In 2010 there were a total of 279 tax payers in the municipality. Of that total, 78 made over 75,000 CHF per year. There were 5 people who made between 15,000 and 20,000 per year. The greatest number of workers, 83, made between 50,000 and 75,000 CHF per year. The average income of the over 75,000 CHF group in Heiligenschwendi was 102,153 CHF, while the average across all of Switzerland was 131,244 CHF.
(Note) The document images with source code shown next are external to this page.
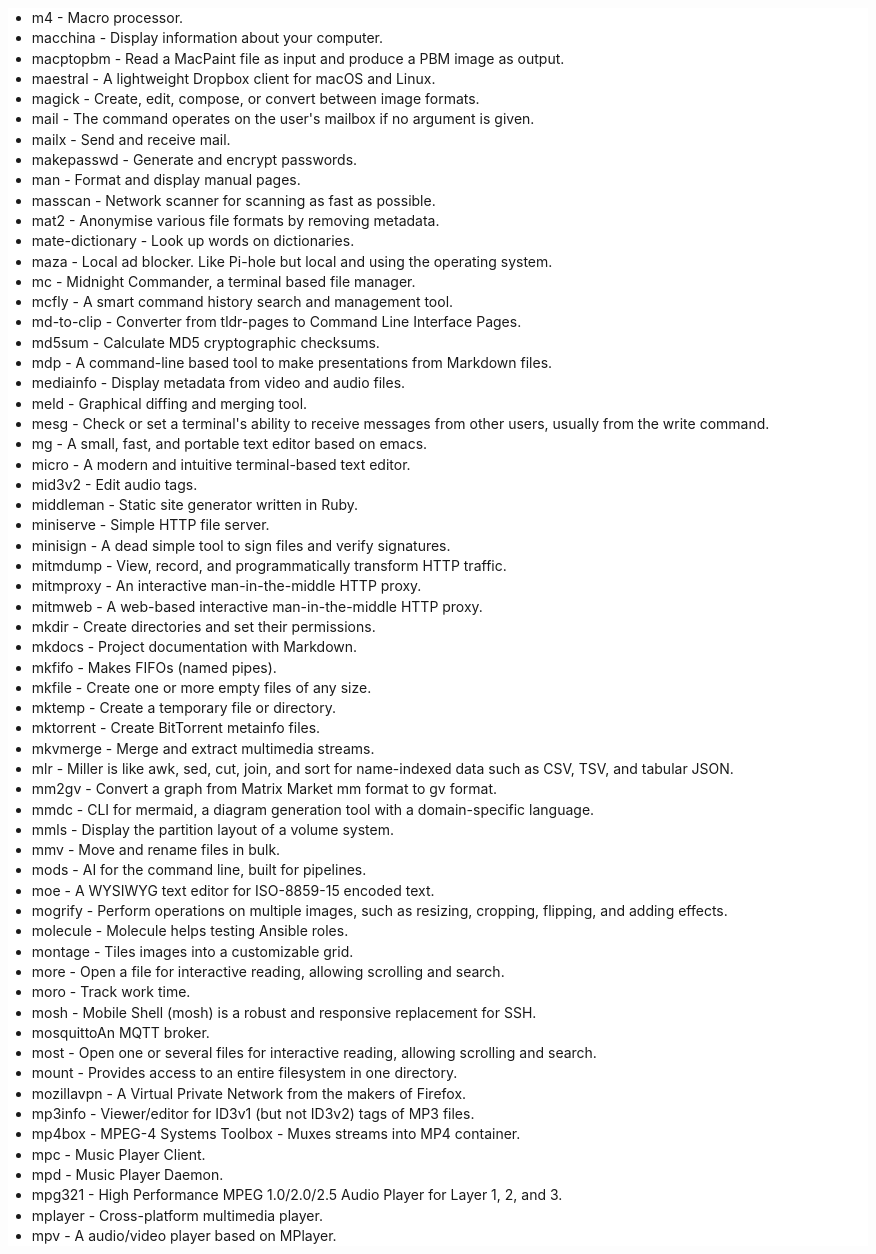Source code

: * m4 - Macro processor.
* macchina - Display information about your computer.
* macptopbm - Read a MacPaint file as input and produce a PBM image as output.
* maestral - A lightweight Dropbox client for macOS and Linux.
* magick - Create, edit, compose, or convert between image formats.
* mail - The command operates on the user's mailbox if no argument is given.
* mailx - Send and receive mail.
* makepasswd - Generate and encrypt passwords.
* man - Format and display manual pages.
* masscan - Network scanner for scanning as fast as possible.
* mat2 - Anonymise various file formats by removing metadata.
* mate-dictionary - Look up words on dictionaries.
* maza - Local ad blocker. Like Pi-hole but local and using the operating system.
* mc - Midnight Commander, a terminal based file manager.
* mcfly - A smart command history search and management tool.
* md-to-clip - Converter from tldr-pages to Command Line Interface Pages.
* md5sum - Calculate MD5 cryptographic checksums.
* mdp - A command-line based tool to make presentations from Markdown files.
* mediainfo - Display metadata from video and audio files.
* meld - Graphical diffing and merging tool.
* mesg - Check or set a terminal's ability to receive messages from other users, usually from
the write command.
* mg - A small, fast, and portable text editor based on emacs.
* micro - A modern and intuitive terminal-based text editor.
* mid3v2 - Edit audio tags.
* middleman - Static site generator written in Ruby.
* miniserve - Simple HTTP file server.
* minisign - A dead simple tool to sign files and verify signatures.
* mitmdump - View, record, and programmatically transform HTTP traffic.
* mitmproxy - An interactive man-in-the-middle HTTP proxy.
* mitmweb - A web-based interactive man-in-the-middle HTTP proxy.
* mkdir - Create directories and set their permissions.
* mkdocs - Project documentation with Markdown.
* mkfifo - Makes FIFOs (named pipes).
* mkfile - Create one or more empty files of any size.
* mktemp - Create a temporary file or directory.
* mktorrent - Create BitTorrent metainfo files.
* mkvmerge - Merge and extract multimedia streams.
* mlr - Miller is like awk, sed, cut, join, and sort for name-indexed data such as CSV,
TSV, and tabular JSON.
* mm2gv - Convert a graph from Matrix Market mm format to gv format.
* mmdc - CLI for mermaid, a diagram generation tool with a domain-specific language.
* mmls - Display the partition layout of a volume system.
* mmv - Move and rename files in bulk.
* mods - AI for the command line, built for pipelines.
* moe - A WYSIWYG text editor for ISO-8859-15 encoded text.
* mogrify - Perform operations on multiple images, such as resizing, cropping, flipping, and
adding effects.
* molecule - Molecule helps testing Ansible roles.
* montage - Tiles images into a customizable grid.
* more - Open a file for interactive reading, allowing scrolling and search.
* moro - Track work time.
* mosh - Mobile Shell (mosh) is a robust and responsive replacement for SSH.
* mosquittoAn MQTT broker.
* most - Open one or several files for interactive reading, allowing scrolling and search.
* mount - Provides access to an entire filesystem in one directory.
* mozillavpn - A Virtual Private Network from the makers of Firefox.
* mp3info - Viewer/editor for ID3v1 (but not ID3v2) tags of MP3 files.
* mp4box - MPEG-4 Systems Toolbox - Muxes streams into MP4 container.
* mpc - Music Player Client.
* mpd - Music Player Daemon.
* mpg321 - High Performance MPEG 1.0/2.0/2.5 Audio Player for Layer 1, 2, and 3.
* mplayer - Cross-platform multimedia player.
* mpv - A audio/video player based on MPlayer.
In 2011 a total of 0.9% of the population received direct financial assistance from the government.

==Politics==
In the 2011 federal election the most popular party was the Swiss People's Party (SVP) which received 40.3% of the vote. The next three most popular parties were the Social Democratic Party (SP) (15.3%), the Conservative Democratic Party (BDP) (12.3%) and the Evangelical People's Party (EVP) (6.9%). In the federal election, a total of 313 votes were cast, and the voter turnout was 60.4%.

==Religion==
From the 2000 census, 426 or 60.3% belonged to the Swiss Reformed Church, while 66 or 9.3% were Roman Catholic. Of the rest of the population, there were 18 members of an Orthodox church (or about 2.55% of the population), there was 1 individual who belongs to the Christian Catholic Church, and there were 65 individuals (or about 9.19% of the population) who belonged to another Christian church. There were 2 individuals (or about 0.28% of the population) who were Jewish, and 7 (or about 0.99% of the population) who were Muslim. There were 6 individuals who were Hindu and 1 individual who belonged to another church. 100 (or about 14.14% of the population) belonged to no church, are agnostic or atheist, and 15 individuals (or about 2.12% of the population) did not answer the question.

==Education==
In Heiligenschwendi about 50.9% of the population have completed non-mandatory upper secondary education, and 22% have completed additional higher education (either university or a Fachhochschule). Of the 99 who had completed some form of tertiary schooling listed in the census, 55.6% were Swiss men, 26.3% were Swiss women, 10.1% were non-Swiss men and 8.1% were non-Swiss women.

The Canton of Bern school system provides one year of non-obligatory Kindergarten, followed by six years of Primary school. This is followed by three years of obligatory lower Secondary school where the students are separated according to ability and aptitude. Following the lower Secondary students may attend additional schooling or they may enter an apprenticeship.

During the 2012-13 school year, there were a total of 56 students attending classes in Heiligenschwendi. There were a total of 12 students in the German language kindergarten classes in the municipality. Of the kindergarten students, 8.3% have a different mother language than the classroom language. The municipality's primary school had 32 students in German language classes. Of the primary students, 3.1% were permanent or temporary residents of Switzerland (not citizens) and 6.3% have a different mother language than the classroom language. During the same year, the lower secondary schools in neighboring municipalities had a total of 12 students from Heiligenschwendi.

As of In 2000 2000, there were a total of 47 students attending any school in the municipality. Of those, 46 both lived and attended school in the municipality, while one student came from another municipality. During the same year, 37 residents attended schools outside the municipality.